**TASK OBJECTIVE**
Please return the listing exactly as written, but without its pictures.

**SOURCE DATA**
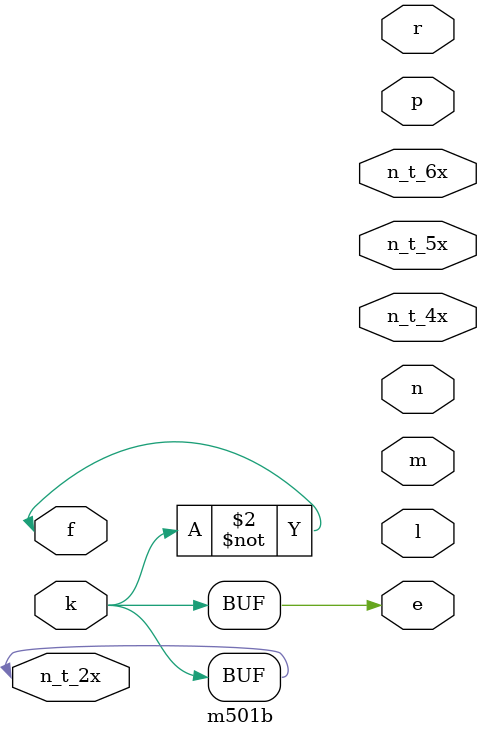
<source format=v>
module m501b (e, f, k, l, m, n, n_t_2x, n_t_4x, n_t_5x, n_t_6x, p, r);
output e;
inout f;
input k;
output l;
output m;
output n;
inout n_t_2x;
output n_t_4x;
output n_t_5x;
output n_t_6x;
output p;
output r;


assign e = ~f;
assign f = ~n_t_2x;
assign n_t_2x = k;
// open collector 'wire-or's 
endmodule

</source>
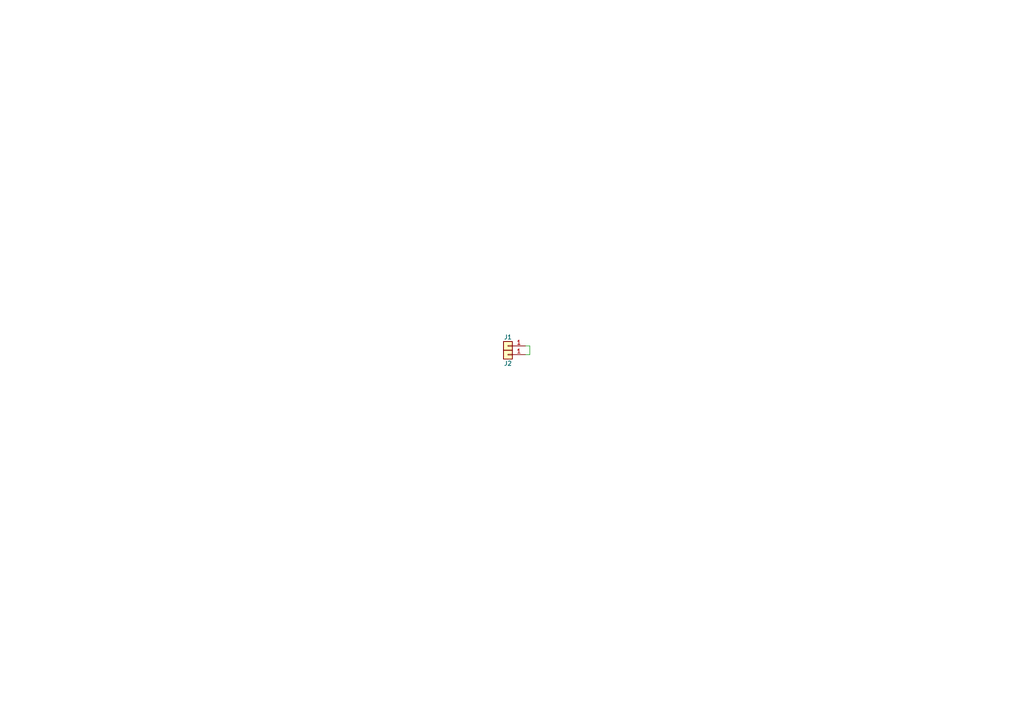
<source format=kicad_sch>
(kicad_sch (version 20230121) (generator eeschema)

  (uuid f6f1e229-f102-463e-b32b-76ca65db5faf)

  (paper "A4")

  (title_block
    (title "Reflow Hot-Plate Heatbed 60x60 mm")
    (date "2023-03-19")
    (rev "1.0.0")
    (company "I. Kajdan")
  )

  


  (wire (pts (xy 153.67 100.33) (xy 153.67 102.87))
    (stroke (width 0) (type default))
    (uuid 4cf5ddc7-5b35-4c60-bbe0-cf1a425c0666)
  )
  (wire (pts (xy 152.4 100.33) (xy 153.67 100.33))
    (stroke (width 0) (type default))
    (uuid dfe720dc-4037-4e37-9c1d-decb3c1a6726)
  )
  (wire (pts (xy 152.4 102.87) (xy 153.67 102.87))
    (stroke (width 0) (type default))
    (uuid dffcb2ab-ec7a-4938-8006-d91bce83095f)
  )

  (symbol (lib_id "Connector_Generic:Conn_01x01") (at 147.32 100.33 180) (unit 1)
    (in_bom yes) (on_board yes) (dnp no) (fields_autoplaced)
    (uuid 17f4d028-efea-4e9d-a9a1-3e818c521001)
    (property "Reference" "J1" (at 147.32 97.79 0)
      (effects (font (size 1.27 1.27)))
    )
    (property "Value" "Conn_01x01" (at 147.32 97.79 0)
      (effects (font (size 1.27 1.27)) hide)
    )
    (property "Footprint" "Connector_Pin:Pin_D1.3mm_L11.0mm" (at 147.32 100.33 0)
      (effects (font (size 1.27 1.27)) hide)
    )
    (property "Datasheet" "~" (at 147.32 100.33 0)
      (effects (font (size 1.27 1.27)) hide)
    )
    (pin "1" (uuid b7bac3bc-2001-41d4-ab0f-90cd686fd12b))
    (instances
      (project "heatbed"
        (path "/f6f1e229-f102-463e-b32b-76ca65db5faf"
          (reference "J1") (unit 1)
        )
      )
    )
  )

  (symbol (lib_id "Connector_Generic:Conn_01x01") (at 147.32 102.87 180) (unit 1)
    (in_bom yes) (on_board yes) (dnp no)
    (uuid b64b5ee1-1b0c-4b5a-bc3b-6c565cfac508)
    (property "Reference" "J2" (at 147.32 105.41 0)
      (effects (font (size 1.27 1.27)))
    )
    (property "Value" "Conn_01x01" (at 147.32 100.33 0)
      (effects (font (size 1.27 1.27)) hide)
    )
    (property "Footprint" "Connector_Pin:Pin_D1.3mm_L11.0mm" (at 147.32 102.87 0)
      (effects (font (size 1.27 1.27)) hide)
    )
    (property "Datasheet" "~" (at 147.32 102.87 0)
      (effects (font (size 1.27 1.27)) hide)
    )
    (pin "1" (uuid 36e4cf44-28c4-4eb4-b14d-4cd9d13b4ec8))
    (instances
      (project "heatbed"
        (path "/f6f1e229-f102-463e-b32b-76ca65db5faf"
          (reference "J2") (unit 1)
        )
      )
    )
  )

  (sheet_instances
    (path "/" (page "1"))
  )
)

</source>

**FINISHED TASK**
<source format=v>
module m501b (e, f, k, l, m, n, n_t_2x, n_t_4x, n_t_5x, n_t_6x, p, r);
output e;
inout f;
input k;
output l;
output m;
output n;
inout n_t_2x;
output n_t_4x;
output n_t_5x;
output n_t_6x;
output p;
output r;


assign e = ~f;
assign f = ~n_t_2x;
assign n_t_2x = k;
// open collector 'wire-or's 
endmodule

</source>
<source format=kicad_sch>
(kicad_sch (version 20230121) (generator eeschema)

  (uuid f6f1e229-f102-463e-b32b-76ca65db5faf)

  (paper "A4")

  (title_block
    (title "Reflow Hot-Plate Heatbed 60x60 mm")
    (date "2023-03-19")
    (rev "1.0.0")
    (company "I. Kajdan")
  )

  


  (wire (pts (xy 153.67 100.33) (xy 153.67 102.87))
    (stroke (width 0) (type default))
    (uuid 4cf5ddc7-5b35-4c60-bbe0-cf1a425c0666)
  )
  (wire (pts (xy 152.4 100.33) (xy 153.67 100.33))
    (stroke (width 0) (type default))
    (uuid dfe720dc-4037-4e37-9c1d-decb3c1a6726)
  )
  (wire (pts (xy 152.4 102.87) (xy 153.67 102.87))
    (stroke (width 0) (type default))
    (uuid dffcb2ab-ec7a-4938-8006-d91bce83095f)
  )

  (symbol (lib_id "Connector_Generic:Conn_01x01") (at 147.32 100.33 180) (unit 1)
    (in_bom yes) (on_board yes) (dnp no) (fields_autoplaced)
    (uuid 17f4d028-efea-4e9d-a9a1-3e818c521001)
    (property "Reference" "J1" (at 147.32 97.79 0)
      (effects (font (size 1.27 1.27)))
    )
    (property "Value" "Conn_01x01" (at 147.32 97.79 0)
      (effects (font (size 1.27 1.27)) hide)
    )
    (property "Footprint" "Connector_Pin:Pin_D1.3mm_L11.0mm" (at 147.32 100.33 0)
      (effects (font (size 1.27 1.27)) hide)
    )
    (property "Datasheet" "~" (at 147.32 100.33 0)
      (effects (font (size 1.27 1.27)) hide)
    )
    (pin "1" (uuid b7bac3bc-2001-41d4-ab0f-90cd686fd12b))
    (instances
      (project "heatbed"
        (path "/f6f1e229-f102-463e-b32b-76ca65db5faf"
          (reference "J1") (unit 1)
        )
      )
    )
  )

  (symbol (lib_id "Connector_Generic:Conn_01x01") (at 147.32 102.87 180) (unit 1)
    (in_bom yes) (on_board yes) (dnp no)
    (uuid b64b5ee1-1b0c-4b5a-bc3b-6c565cfac508)
    (property "Reference" "J2" (at 147.32 105.41 0)
      (effects (font (size 1.27 1.27)))
    )
    (property "Value" "Conn_01x01" (at 147.32 100.33 0)
      (effects (font (size 1.27 1.27)) hide)
    )
    (property "Footprint" "Connector_Pin:Pin_D1.3mm_L11.0mm" (at 147.32 102.87 0)
      (effects (font (size 1.27 1.27)) hide)
    )
    (property "Datasheet" "~" (at 147.32 102.87 0)
      (effects (font (size 1.27 1.27)) hide)
    )
    (pin "1" (uuid 36e4cf44-28c4-4eb4-b14d-4cd9d13b4ec8))
    (instances
      (project "heatbed"
        (path "/f6f1e229-f102-463e-b32b-76ca65db5faf"
          (reference "J2") (unit 1)
        )
      )
    )
  )

  (sheet_instances
    (path "/" (page "1"))
  )
)

</source>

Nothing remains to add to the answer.